When you started writing, you took your grandmother’s name, Silcott, instead of using your own name, Hamilton. Why did you feel the need for, as it were, a protective pseudonym and would you make the same choice again?

I actually chose it, not to hide myself, but to distinguish myself from two other Jane Hamiltons who write–the American author of The Book of Ruth and Mapping the World and Jane Eaton Hamilton, a wonderful writer who happens to live near me, and who has, also like me, struggled with how to distinguish herself. Jane, whose initial is also “A,” called herself “Jena Hamilton” for a while and then “J.A. Hamilton” before adopting her grandmother’s name “Eaton.” I initially tried “A. Jane Hamilton,” but decided for a wholesale change after a local bookseller approached me at a reading some years ago. He was carrying a stack of books and journals, all containing work by one Jane Hamilton or another (including me), and he said, “Which one are you?” That was the final push. I chose “Silcott” from my father’s side of the family partly because that history is not as well known, and also because I like the sound of it. I believe if I were to choose again, I’d do the same, even though I miss my Hamilton name and feel a little odd without it, I also feel an invigorating sense of newness and possibility—this Silcott person—who is she?

The title of your book comes from Sophocles: “To him who is in fear everything rustles.” And yet, in reading your essays, I don’t really pick up actual fear, except perhaps in the final essay. Rather, I see ruefulness, occasional trepidation, huge curiosity, a sense of humanity’s innate frailty . . . What did you set out to encapsulate in the collection?
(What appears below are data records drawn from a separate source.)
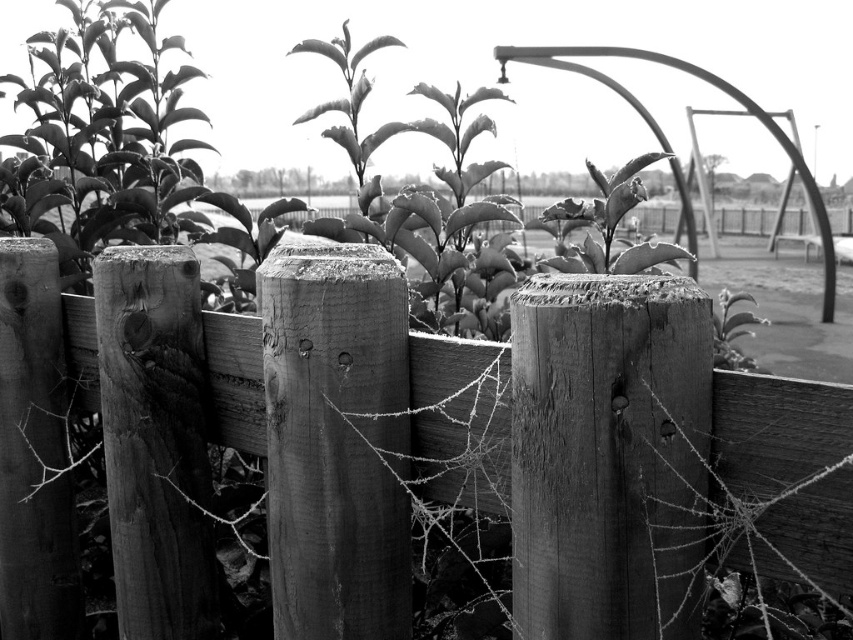
Based on the scene description, where is the wooden fence at center located in terms of coordinates?

The wooden fence at center is located at point coordinates of (x=250, y=428).

You are standing in front of the wooden fence at center and the smooth green leaf at center. Which object is closer to your right side?

The smooth green leaf at center is closer to your right side because the wooden fence at center is to the left of it.

You are a gardener trying to determine if the smooth green leaf at center can be fully visible without obstruction from the wooden fence at center. Based on their sizes, is this possible?

The wooden fence at center is larger in size than smooth green leaf at center, so the leaf might be partially or fully obscured by the fence depending on their exact positions.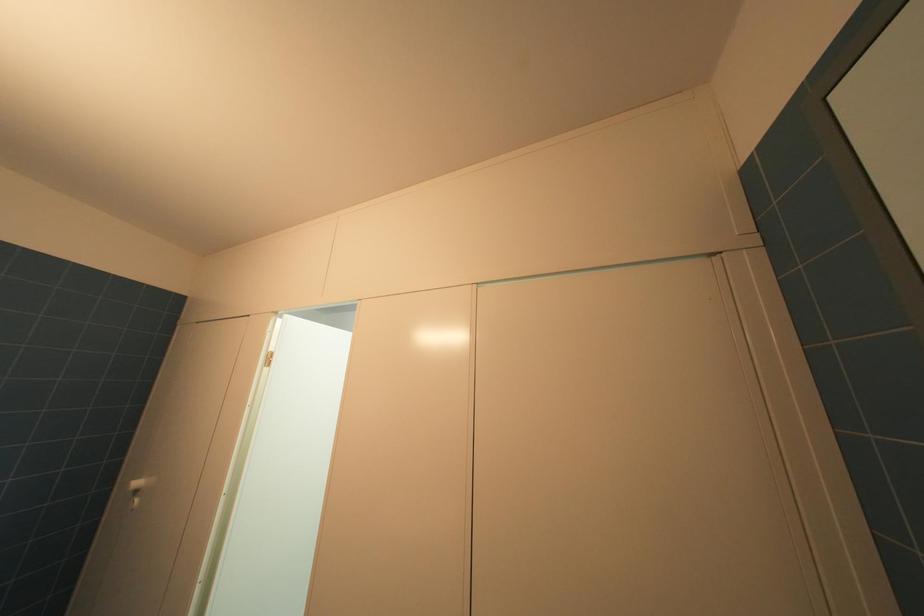
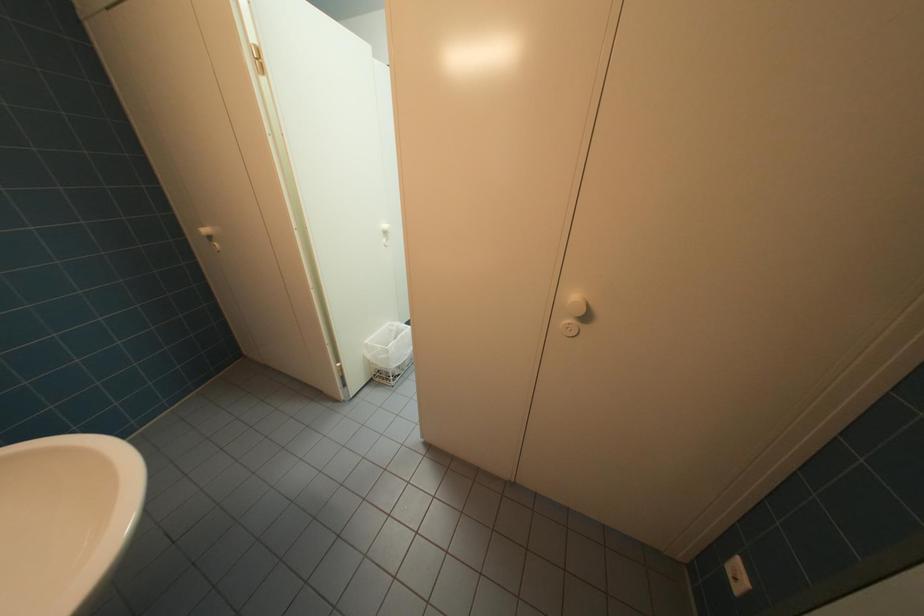
Question: How did the camera likely rotate?

Choices:
 (A) Left
 (B) Right
 (C) Up
 (D) Down

Answer: (D)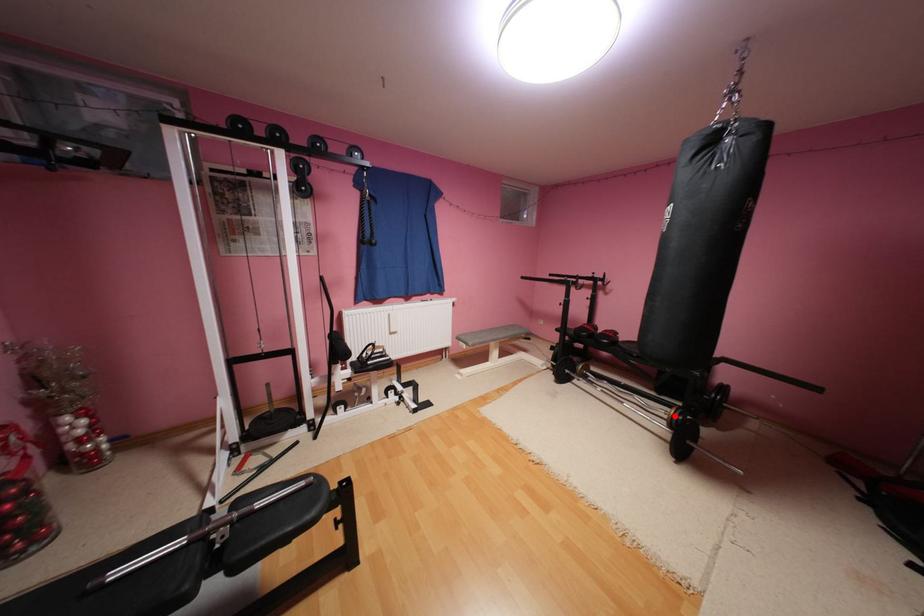
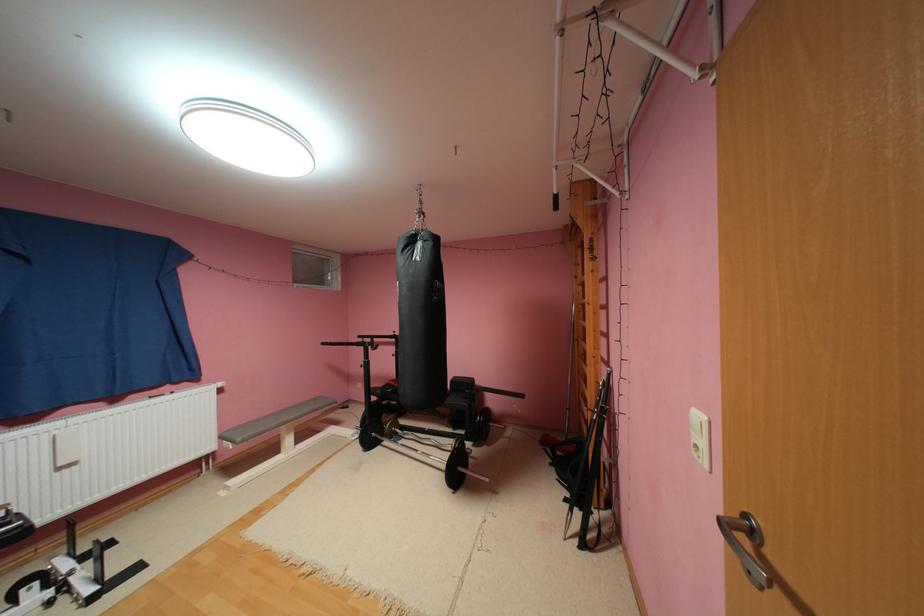
Question: I am providing you with two images of the same scene from different viewpoints. A red point is shown in image1. For the corresponding object point in image2, is it positioned nearer or farther from the camera?

Choices:
 (A) Nearer
 (B) Farther

Answer: (A)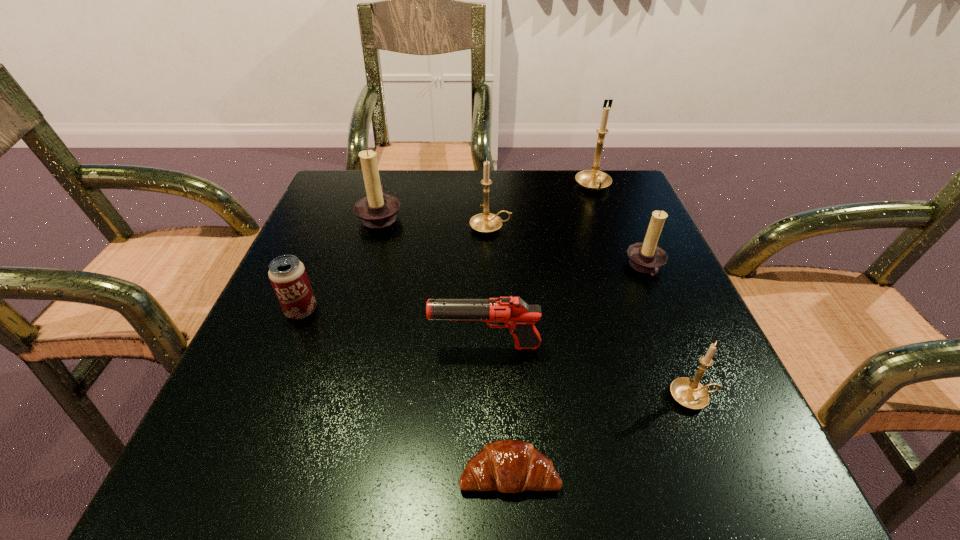
Find the location of `empty location between the second farthest gold candle holder and the nearest object`. empty location between the second farthest gold candle holder and the nearest object is located at coordinates pos(500,350).

Locate an element on the screen. The width and height of the screenshot is (960, 540). vacant region between the gun and the leftmost gold candle holder is located at coordinates (488, 287).

Locate an element on the screen. The height and width of the screenshot is (540, 960). unoccupied position between the second biggest gold candle holder and the biggest gold candle holder is located at coordinates (542, 207).

Where is `free space between the gun and the left brown candle holder`? This screenshot has width=960, height=540. free space between the gun and the left brown candle holder is located at coordinates (433, 281).

What are the coordinates of `empty space between the leftmost object and the second farthest gold candle holder` in the screenshot? It's located at (396, 269).

Locate an element on the screen. The width and height of the screenshot is (960, 540). vacant area that lies between the tallest object and the sixth farthest object is located at coordinates (540, 267).

Where is `free point between the second biggest gold candle holder and the fourth nearest object`? The width and height of the screenshot is (960, 540). free point between the second biggest gold candle holder and the fourth nearest object is located at coordinates (396, 269).

Where is `free space between the farthest gold candle holder and the sixth farthest object`? Image resolution: width=960 pixels, height=540 pixels. free space between the farthest gold candle holder and the sixth farthest object is located at coordinates (540, 267).

Locate an element on the screen. This screenshot has height=540, width=960. free space between the tallest object and the leftmost object is located at coordinates [x=447, y=249].

Locate which object ranks seventh in proximity to the second farthest gold candle holder. Please provide its 2D coordinates. Your answer should be formatted as a tuple, i.e. [(x, y)], where the tuple contains the x and y coordinates of a point satisfying the conditions above.

[(510, 466)]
That’s interesting that you don’t pick up on fear. People tell me that quite often—that I don’t seem afraid, and yet I feel afraid almost all of the time, especially when writing, so in that sense the full quote is apt. And yet, I agree with you that the book isn’t all about fear. There are other shadings, and I’m happy that one of the cover images is so joyful (the blue dress, the bare feet running through leaves). For me, the rustling speaks to that state of hyper-awareness inside of fear when time seems to stop and we see and hear everything around us in sharp relief. That’s the state of awareness I’m after and curious about—in all kinds of emotions and situations—those moments that shimmer and rustle around us.

You have been active as both a writer and an organizer/administrator for many years. And now you teach writing. What does your membership in the Creative Nonfiction Collective bring to you personally and professionally?

The CNFC is a wonderful group—historians, poets, memoirists, essayists— writers who aren’t afraid to look themselves in the eye. I admire them all, and I love the sense of fellowship and camaraderie in the group. At the conference, we explore questions of craft and ethics and talk about the hard things about writing from life—like when is it okay to be stopped by concerns about others’ feelings, and when is it your story alone? These are unanswerable questions, at least at a broad level or a collective level. They’re questions we all have to answer for ourselves, but without the conversations, it would be a lonely and difficult debate. One writer said at the conference that she felt in the CNFC that she had found her people. I think that’s a lovely thought—and true, if finding your people means finding the people who are engaged in the same quest as you are. I find the collective a marvelous way to engage with the world. I’ve just volunteered to be on the board, something I realized I’d missed. Teaching and writing can both be lonely jobs. Meetings. Could I really say I missed meetings? Ask me again in another year. I may have a different answer. But yes, I missed meetings.